##### Recorded information #####

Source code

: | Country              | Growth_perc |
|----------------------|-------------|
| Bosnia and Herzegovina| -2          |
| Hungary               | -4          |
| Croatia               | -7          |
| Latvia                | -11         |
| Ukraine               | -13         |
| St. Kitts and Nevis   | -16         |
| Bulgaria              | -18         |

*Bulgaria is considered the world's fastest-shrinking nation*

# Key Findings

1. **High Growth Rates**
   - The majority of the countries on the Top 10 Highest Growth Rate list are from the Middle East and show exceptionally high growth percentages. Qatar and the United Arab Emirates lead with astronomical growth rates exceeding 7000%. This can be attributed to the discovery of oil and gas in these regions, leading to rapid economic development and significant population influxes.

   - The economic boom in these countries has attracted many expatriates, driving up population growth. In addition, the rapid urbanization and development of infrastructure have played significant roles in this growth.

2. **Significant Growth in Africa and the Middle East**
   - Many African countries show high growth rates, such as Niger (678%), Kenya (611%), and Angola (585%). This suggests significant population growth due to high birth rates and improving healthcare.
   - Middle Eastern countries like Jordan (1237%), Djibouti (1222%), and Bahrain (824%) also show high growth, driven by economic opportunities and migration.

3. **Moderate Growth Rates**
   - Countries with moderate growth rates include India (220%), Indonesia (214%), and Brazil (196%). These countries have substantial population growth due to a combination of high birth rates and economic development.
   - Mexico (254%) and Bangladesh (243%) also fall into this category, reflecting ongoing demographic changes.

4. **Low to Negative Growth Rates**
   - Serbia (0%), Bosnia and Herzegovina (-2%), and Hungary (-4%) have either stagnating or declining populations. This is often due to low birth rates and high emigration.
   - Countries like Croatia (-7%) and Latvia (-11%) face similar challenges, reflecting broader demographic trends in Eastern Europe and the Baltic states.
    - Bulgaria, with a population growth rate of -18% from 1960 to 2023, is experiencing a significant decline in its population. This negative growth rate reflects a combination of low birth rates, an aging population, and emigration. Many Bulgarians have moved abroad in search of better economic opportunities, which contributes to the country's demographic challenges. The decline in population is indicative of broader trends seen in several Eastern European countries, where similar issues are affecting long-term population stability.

#####

### What to work on
Among the lines of the data, which ones contain the word "rapid"? Show them.

### Result of the task
   - The majority of the countries on the Top 10 Highest Growth Rate list are from the Middle East and show exceptionally high growth percentages. Qatar and the United Arab Emirates lead with astronomical growth rates exceeding 7000%. This can be attributed to the discovery of oil and gas in these regions, leading to rapid economic development and significant population influxes.
   - The economic boom in these countries has attracted many expatriates, driving up population growth. In addition, the rapid urbanization and development of infrastructure have played significant roles in this growth.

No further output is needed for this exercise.